3 smugglers' sentences stir debate
Updated: 2012-09-07 07:51
By Zheng Jinran and Cao Yin (China Daily)
Three people who bought goods overseas to sell in China have been charged with smuggling and received severe sentences, triggering a heated discussion over whether the booming online purchasing agents industry has crossed a line.
Li Xiaohang, 30, a former flight attendant, was sentenced to 11 years in prison for buying makeup from duty-free shops in South Korea and passing the items through customs as personal belongings instead of goods "many times" between 2010 and August 2011.

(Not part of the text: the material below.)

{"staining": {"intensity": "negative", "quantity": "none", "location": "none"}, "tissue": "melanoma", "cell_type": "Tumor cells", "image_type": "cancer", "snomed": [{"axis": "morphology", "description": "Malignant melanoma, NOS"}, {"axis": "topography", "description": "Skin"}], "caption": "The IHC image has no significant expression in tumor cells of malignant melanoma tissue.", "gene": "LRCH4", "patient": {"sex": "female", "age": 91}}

The import duty on cosmetics, the most popular type of overseas purchase, is high in China.
Li evaded 1.13 million yuan ($178,000) in taxes, according to Beijing No 2 Intermediate People's Court, which heard this case on Monday. She also received a 500,000 yuan fine.
Li's partners, Chu Ziqiao, 31, and Shi Haidong, 40, were responsible for buying goods from duty-free shops in South Korea and selling them through their online shops on Taobao, according to the court.
Chu was sentenced to seven years in prison and Shi five years.
"It's very rare to see such kind of cases involving smuggling in this way in recent years, and I never heard of a similar punishment for smuggling makeup," Li Zhitao, a publicity official of the court, told China Daily.
In response to the case, the management authority for Chinese online marketplace Taobao, where the smuggled goods were sold, on Thursday called on other shop owners who provide online purchasing services to obey the laws and regulations and make their businesses legal.
"No more detailed measures to prevent such smuggling of goods have been released yet," said Suo Chao, a Taobao public relations staff.
More than 5,000 verified shops on Taobao provided overseas purchasing services in 2011.
A woman surnamed Ling, who opened her online shop on Taobao two years ago to purchase goods for others from Japan, admitted that most individual purchasing agents carry or send goods as personal items through customs.
"If they follow the process of declaring goods to customs, that will take a long time, and they won't make any money," she said, adding that competition among purchasing agents and their online shops is quite fierce, especially in recent years when more and more people have joined the industry.
She said flight attendants and people studying or living overseas are more willing to be a purchasing agent "because they can take advantage of their jobs and have plenty of time".
Even though Li and her partners were arrested, Ling said most purchasing agents who smuggle goods are not caught.
"It's because the amount of goods we sell is not large and they can only find the previous ones through our selling records," she said, adding that she has been caught several times and been forced to pay back the duty fees. "It's just been bad luck."
Ling said she believes the punishment for Li and her partners was too heavy, and many netizens agreed.
Tang Hongxin, a lawyer specializing in criminal cases from Yingke Law Firm in Beijing, disagreed and said the 11-year sentence was not very severe.
Under the Criminal Law, people should be sentenced to 10 or more years if the amount of taxes evaded on smuggled goods reaches 500,000 yuan, Tang said. Li's sentence was not heavy based on the taxes she evaded, he said.
"The quantity of makeup that the three smuggled must have been very large, otherwise the evasion of taxes would not have reached 1.13 million yuan," he said.
To prevent similar cases, customs officials and Taobao employees should pay more attention to purchasing agents, since they use loopholes to illegally earn money, he said.
Chen Jianwei, an analyst with Central China Futures Corp in Zhengzhou, Henan province, said a more effective way to cut down on the amount of smuggling is to reduce duties and taxes.
"I think the high custom duties and taxes forced them to risk smuggling goods, especially individual purchasing agents. They should receive more preferential measures than companies who are in this industry," he said.